**Dataset content**.
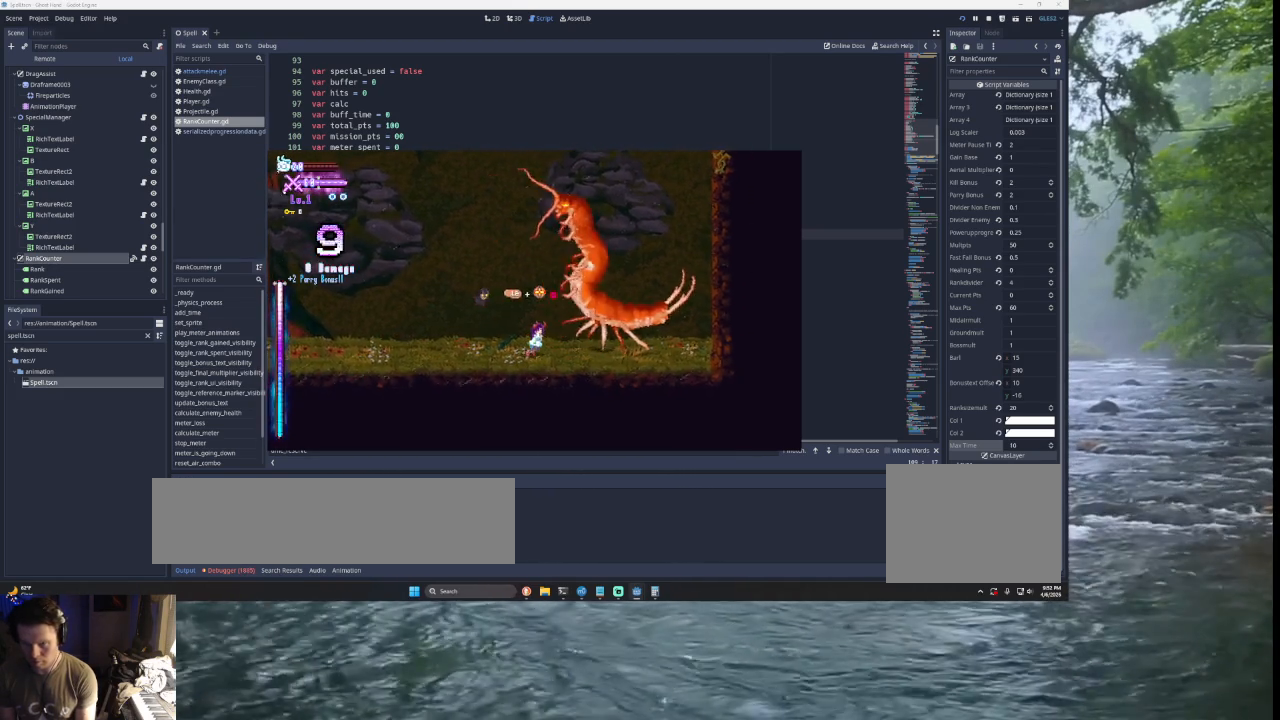
{"buttons": ["SQUARE"], "left_stick": "center", "right_stick": "center", "events": [[133, "SQUARE", "down"], [167, "left_stick", "center"], [333, "SQUARE", "up"], [433, "SQUARE", "down"]]}
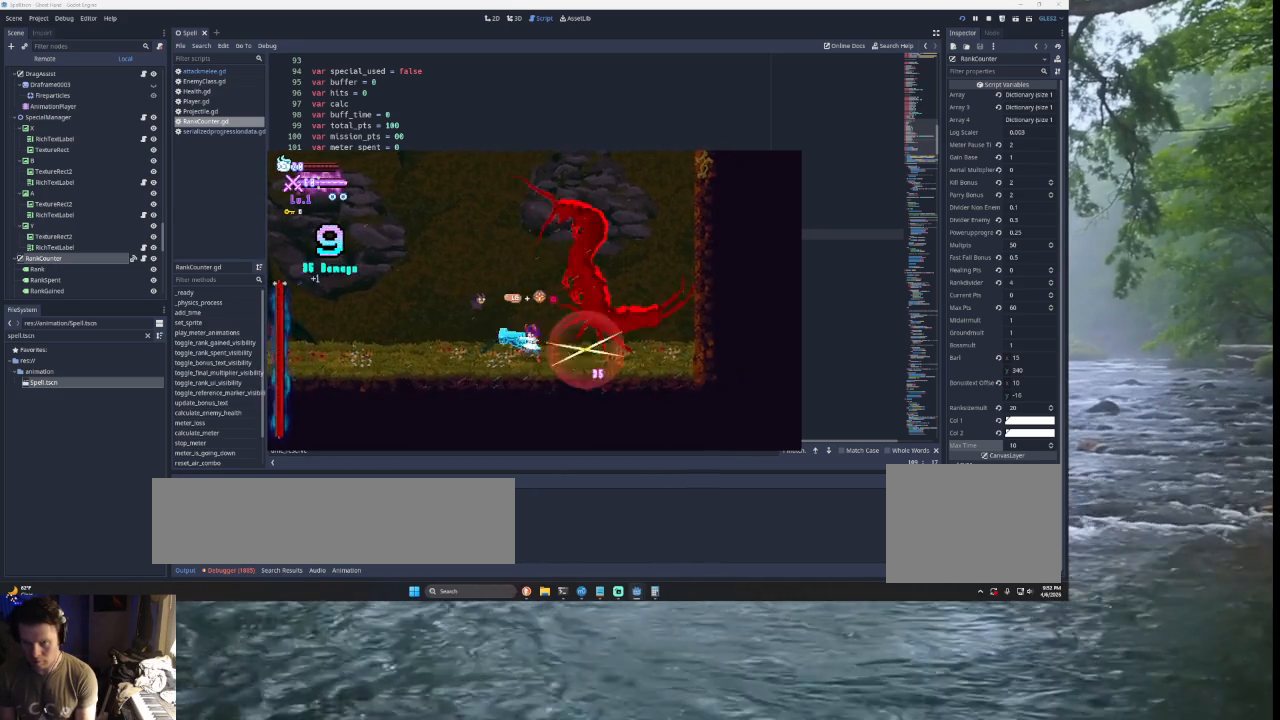
{"buttons": [], "left_stick": "center", "right_stick": "center", "events": [[100, "SQUARE", "up"], [200, "SQUARE", "down"], [367, "SQUARE", "up"]]}
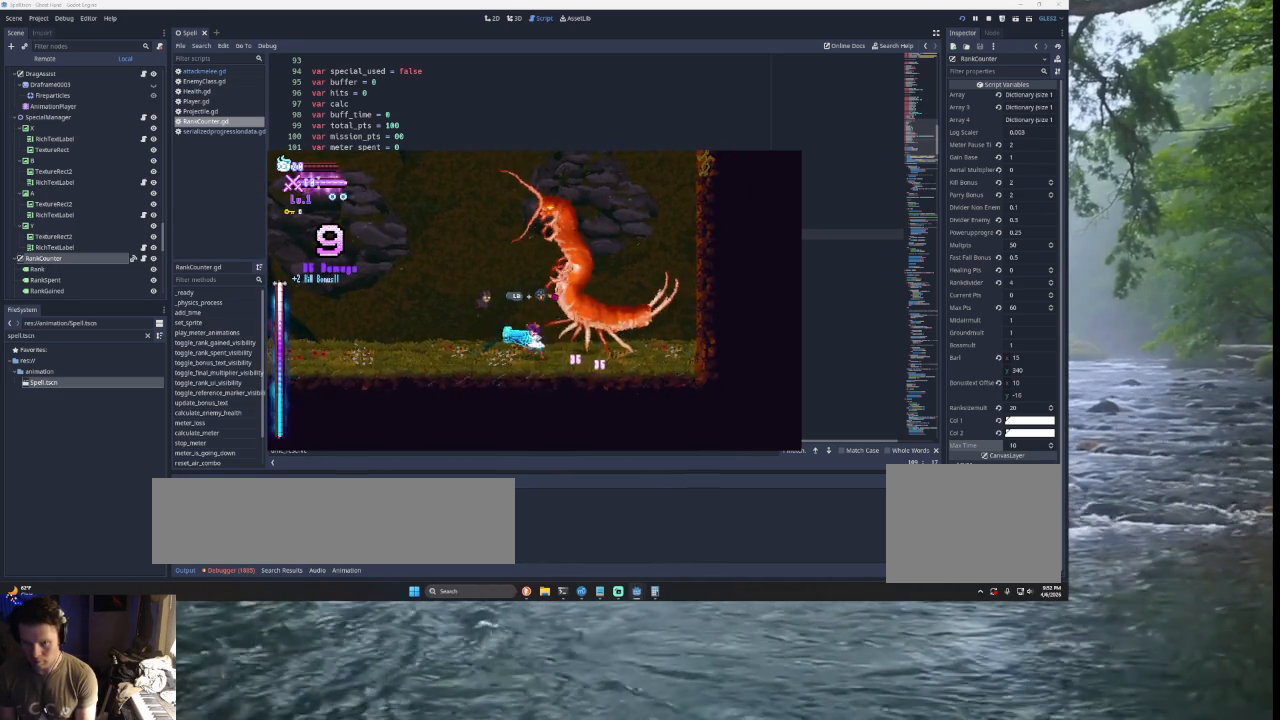
{"buttons": [], "left_stick": "center", "right_stick": "center", "events": [[33, "SQUARE", "down"], [167, "SQUARE", "up"], [333, "SQUARE", "down"], [467, "SQUARE", "up"]]}
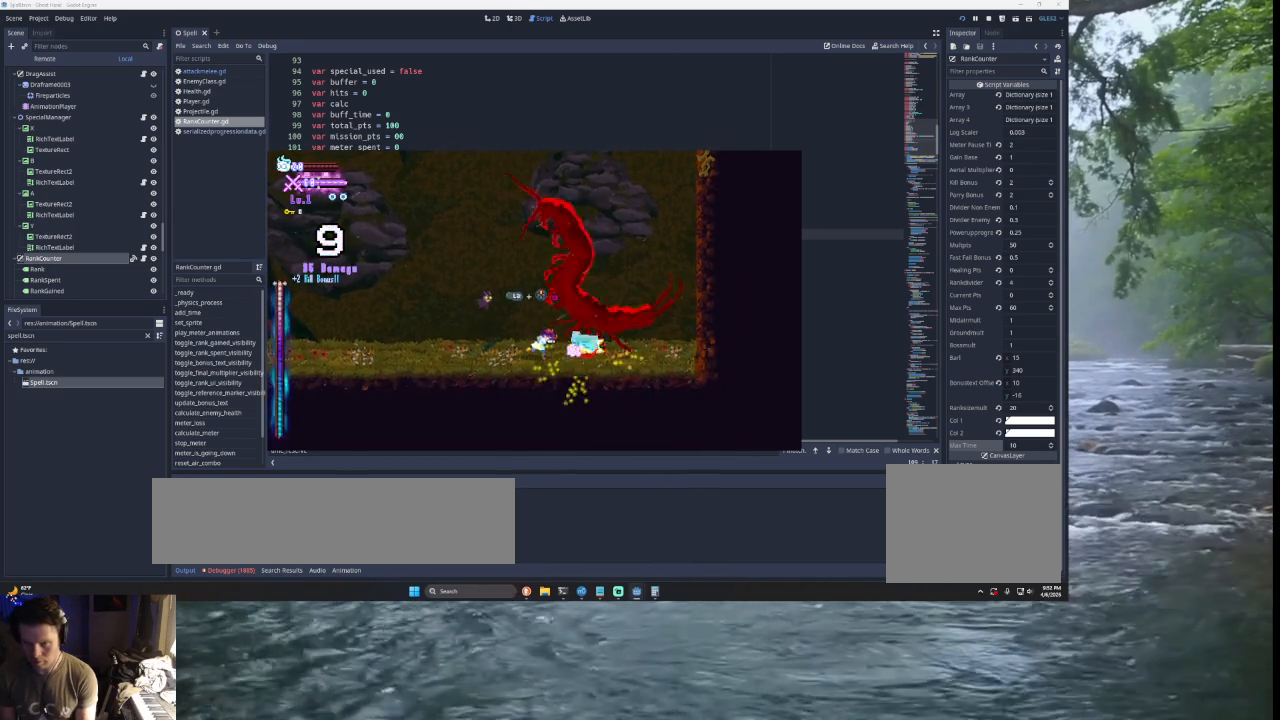
{"buttons": ["SQUARE"], "left_stick": "left", "right_stick": "center", "events": [[67, "SQUARE", "down"], [233, "SQUARE", "up"], [400, "SQUARE", "down"], [500, "left_stick", "left"]]}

**Instructions for the task**. Repeat the lines above precisely and skip every picture.

**Answer to this problem**.
{"buttons": ["SQUARE"], "left_stick": "center", "right_stick": "center", "events": [[133, "SQUARE", "down"], [167, "left_stick", "center"], [333, "SQUARE", "up"], [433, "SQUARE", "down"]]}
{"buttons": [], "left_stick": "center", "right_stick": "center", "events": [[100, "SQUARE", "up"], [200, "SQUARE", "down"], [367, "SQUARE", "up"]]}
{"buttons": [], "left_stick": "center", "right_stick": "center", "events": [[33, "SQUARE", "down"], [167, "SQUARE", "up"], [333, "SQUARE", "down"], [467, "SQUARE", "up"]]}
{"buttons": ["SQUARE"], "left_stick": "left", "right_stick": "center", "events": [[67, "SQUARE", "down"], [233, "SQUARE", "up"], [400, "SQUARE", "down"], [500, "left_stick", "left"]]}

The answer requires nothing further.